_Excerpts from a dataset_
↓

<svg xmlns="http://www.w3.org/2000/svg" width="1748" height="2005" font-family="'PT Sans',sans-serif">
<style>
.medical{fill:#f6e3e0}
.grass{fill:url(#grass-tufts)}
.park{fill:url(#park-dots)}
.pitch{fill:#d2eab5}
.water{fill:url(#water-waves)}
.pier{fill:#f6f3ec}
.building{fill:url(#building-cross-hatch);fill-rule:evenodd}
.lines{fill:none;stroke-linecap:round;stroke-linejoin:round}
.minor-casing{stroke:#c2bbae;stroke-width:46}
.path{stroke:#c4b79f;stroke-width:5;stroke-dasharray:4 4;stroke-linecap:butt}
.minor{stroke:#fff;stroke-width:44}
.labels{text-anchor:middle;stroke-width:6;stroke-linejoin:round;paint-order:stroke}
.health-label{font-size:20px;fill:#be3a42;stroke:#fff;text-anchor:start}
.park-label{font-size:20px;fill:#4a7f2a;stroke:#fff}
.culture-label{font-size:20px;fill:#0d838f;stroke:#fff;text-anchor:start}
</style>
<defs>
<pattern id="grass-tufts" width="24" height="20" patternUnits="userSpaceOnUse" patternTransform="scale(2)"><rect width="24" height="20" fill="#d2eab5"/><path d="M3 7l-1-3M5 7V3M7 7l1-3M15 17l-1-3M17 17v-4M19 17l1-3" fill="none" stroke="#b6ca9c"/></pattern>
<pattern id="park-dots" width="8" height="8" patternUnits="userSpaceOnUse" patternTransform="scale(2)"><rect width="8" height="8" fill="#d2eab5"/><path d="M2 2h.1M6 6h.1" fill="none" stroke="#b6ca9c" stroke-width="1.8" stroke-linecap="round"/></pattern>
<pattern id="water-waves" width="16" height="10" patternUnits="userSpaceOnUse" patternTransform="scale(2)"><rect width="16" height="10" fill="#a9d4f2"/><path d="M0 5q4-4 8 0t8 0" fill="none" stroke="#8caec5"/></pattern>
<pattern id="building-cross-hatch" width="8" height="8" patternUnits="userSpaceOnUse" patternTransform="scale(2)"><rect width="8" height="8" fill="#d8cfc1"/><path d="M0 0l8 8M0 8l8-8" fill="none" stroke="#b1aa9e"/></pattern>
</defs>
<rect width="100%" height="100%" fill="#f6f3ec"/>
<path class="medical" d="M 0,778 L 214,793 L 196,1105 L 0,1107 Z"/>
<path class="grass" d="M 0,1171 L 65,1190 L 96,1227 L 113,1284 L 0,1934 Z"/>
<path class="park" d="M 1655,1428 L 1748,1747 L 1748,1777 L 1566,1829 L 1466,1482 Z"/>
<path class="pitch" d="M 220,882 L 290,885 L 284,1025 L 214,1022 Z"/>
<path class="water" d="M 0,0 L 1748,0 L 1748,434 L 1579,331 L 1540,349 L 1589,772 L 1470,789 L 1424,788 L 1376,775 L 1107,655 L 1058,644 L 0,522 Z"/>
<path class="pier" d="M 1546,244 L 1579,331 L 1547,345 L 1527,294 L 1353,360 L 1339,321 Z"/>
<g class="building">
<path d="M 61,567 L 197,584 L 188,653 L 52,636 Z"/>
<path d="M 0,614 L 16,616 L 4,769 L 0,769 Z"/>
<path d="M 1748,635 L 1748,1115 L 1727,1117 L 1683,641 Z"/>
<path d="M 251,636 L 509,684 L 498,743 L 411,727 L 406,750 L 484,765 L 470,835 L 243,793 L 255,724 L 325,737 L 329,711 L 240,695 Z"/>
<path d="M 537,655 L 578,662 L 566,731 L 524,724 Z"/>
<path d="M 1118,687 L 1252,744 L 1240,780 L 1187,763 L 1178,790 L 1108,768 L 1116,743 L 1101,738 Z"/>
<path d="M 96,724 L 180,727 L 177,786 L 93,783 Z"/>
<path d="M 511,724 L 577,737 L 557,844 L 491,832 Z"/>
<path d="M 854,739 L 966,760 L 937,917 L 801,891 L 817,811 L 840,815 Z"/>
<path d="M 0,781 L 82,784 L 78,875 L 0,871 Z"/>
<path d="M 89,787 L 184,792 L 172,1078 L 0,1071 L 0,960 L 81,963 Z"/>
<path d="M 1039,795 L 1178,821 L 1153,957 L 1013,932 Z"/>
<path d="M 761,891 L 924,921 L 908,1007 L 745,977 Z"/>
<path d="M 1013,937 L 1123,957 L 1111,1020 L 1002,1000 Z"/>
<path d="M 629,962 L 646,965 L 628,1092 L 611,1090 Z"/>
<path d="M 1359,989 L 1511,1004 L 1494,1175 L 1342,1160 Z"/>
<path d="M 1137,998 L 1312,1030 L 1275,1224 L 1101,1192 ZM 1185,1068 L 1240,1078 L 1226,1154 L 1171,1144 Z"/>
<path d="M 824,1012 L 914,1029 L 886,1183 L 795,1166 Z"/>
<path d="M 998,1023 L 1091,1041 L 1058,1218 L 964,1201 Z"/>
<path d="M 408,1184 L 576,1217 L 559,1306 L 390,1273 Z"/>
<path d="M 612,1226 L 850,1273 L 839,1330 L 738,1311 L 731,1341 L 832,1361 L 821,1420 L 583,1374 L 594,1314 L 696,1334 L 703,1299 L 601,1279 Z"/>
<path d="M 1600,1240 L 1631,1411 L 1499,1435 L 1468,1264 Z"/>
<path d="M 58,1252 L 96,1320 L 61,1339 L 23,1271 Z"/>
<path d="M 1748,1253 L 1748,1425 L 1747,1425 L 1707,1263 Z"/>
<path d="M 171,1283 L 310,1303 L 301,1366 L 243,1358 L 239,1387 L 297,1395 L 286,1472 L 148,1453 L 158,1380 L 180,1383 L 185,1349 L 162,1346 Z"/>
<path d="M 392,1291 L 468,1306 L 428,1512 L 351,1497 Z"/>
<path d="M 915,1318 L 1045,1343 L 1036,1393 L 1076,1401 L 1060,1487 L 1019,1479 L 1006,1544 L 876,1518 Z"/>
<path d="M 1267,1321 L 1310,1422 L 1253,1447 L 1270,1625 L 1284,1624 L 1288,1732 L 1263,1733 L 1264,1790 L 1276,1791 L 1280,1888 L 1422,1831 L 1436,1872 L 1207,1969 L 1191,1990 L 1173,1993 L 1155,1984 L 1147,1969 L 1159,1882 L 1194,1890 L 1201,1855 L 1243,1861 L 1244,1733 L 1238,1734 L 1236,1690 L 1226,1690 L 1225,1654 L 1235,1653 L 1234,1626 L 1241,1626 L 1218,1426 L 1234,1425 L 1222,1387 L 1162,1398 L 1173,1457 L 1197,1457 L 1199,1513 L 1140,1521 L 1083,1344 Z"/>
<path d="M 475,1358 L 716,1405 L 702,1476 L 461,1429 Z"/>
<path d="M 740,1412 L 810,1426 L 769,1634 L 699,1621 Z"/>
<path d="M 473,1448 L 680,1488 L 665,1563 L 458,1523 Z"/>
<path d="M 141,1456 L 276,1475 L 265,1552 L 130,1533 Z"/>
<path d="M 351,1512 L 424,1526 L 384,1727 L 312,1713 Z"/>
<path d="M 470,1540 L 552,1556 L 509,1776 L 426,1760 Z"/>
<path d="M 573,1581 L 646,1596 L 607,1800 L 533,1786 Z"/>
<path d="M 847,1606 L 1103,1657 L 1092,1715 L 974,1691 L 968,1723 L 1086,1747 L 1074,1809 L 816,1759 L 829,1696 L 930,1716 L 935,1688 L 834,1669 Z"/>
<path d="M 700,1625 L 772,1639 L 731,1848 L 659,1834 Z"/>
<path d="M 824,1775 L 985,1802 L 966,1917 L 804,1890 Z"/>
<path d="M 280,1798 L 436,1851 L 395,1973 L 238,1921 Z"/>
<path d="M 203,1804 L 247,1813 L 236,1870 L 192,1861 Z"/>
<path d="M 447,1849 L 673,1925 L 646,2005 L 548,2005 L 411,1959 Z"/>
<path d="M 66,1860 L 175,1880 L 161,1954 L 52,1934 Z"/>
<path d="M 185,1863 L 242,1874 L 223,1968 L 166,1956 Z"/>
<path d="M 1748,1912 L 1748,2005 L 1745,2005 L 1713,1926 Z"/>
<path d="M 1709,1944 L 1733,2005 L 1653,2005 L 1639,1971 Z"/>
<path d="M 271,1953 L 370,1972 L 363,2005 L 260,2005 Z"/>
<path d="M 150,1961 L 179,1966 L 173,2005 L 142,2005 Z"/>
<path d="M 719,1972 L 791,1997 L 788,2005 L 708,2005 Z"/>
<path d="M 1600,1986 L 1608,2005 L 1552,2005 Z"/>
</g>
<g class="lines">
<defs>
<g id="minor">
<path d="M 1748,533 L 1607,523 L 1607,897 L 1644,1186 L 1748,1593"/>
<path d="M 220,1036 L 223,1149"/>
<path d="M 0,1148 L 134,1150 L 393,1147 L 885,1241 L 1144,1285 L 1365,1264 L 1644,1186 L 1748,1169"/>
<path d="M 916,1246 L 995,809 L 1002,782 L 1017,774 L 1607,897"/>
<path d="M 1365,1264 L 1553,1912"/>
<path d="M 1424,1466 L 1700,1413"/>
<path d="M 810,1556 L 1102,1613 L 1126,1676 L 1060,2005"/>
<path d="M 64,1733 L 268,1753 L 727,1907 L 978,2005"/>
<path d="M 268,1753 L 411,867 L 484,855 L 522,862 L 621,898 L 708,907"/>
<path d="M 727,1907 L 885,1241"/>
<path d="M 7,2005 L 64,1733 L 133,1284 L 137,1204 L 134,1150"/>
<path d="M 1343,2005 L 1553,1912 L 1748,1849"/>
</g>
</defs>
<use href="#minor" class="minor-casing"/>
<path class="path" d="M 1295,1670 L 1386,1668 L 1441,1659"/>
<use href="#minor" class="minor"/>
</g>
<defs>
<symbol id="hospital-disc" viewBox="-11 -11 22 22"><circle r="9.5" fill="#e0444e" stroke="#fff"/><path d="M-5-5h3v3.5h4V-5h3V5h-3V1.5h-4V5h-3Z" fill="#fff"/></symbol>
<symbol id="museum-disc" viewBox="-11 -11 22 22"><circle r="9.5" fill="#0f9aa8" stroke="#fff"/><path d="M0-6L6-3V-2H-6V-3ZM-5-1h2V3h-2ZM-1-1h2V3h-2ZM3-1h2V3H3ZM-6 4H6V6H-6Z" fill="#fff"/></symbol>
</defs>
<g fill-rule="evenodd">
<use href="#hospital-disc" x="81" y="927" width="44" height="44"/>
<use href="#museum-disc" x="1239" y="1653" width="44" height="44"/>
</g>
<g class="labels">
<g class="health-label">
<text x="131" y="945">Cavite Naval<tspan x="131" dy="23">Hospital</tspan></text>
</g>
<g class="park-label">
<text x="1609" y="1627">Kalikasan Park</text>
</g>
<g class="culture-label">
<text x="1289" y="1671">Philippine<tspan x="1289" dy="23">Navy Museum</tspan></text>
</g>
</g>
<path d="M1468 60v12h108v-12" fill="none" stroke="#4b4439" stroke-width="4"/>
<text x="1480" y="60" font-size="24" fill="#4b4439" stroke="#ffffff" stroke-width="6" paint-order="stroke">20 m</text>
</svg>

↑

_What the exercise asks_
Gather each line in the data that holds the string "lines".

_Solved exercise_
.lines{fill:none;stroke-linecap:round;stroke-linejoin:round}
<g class="lines">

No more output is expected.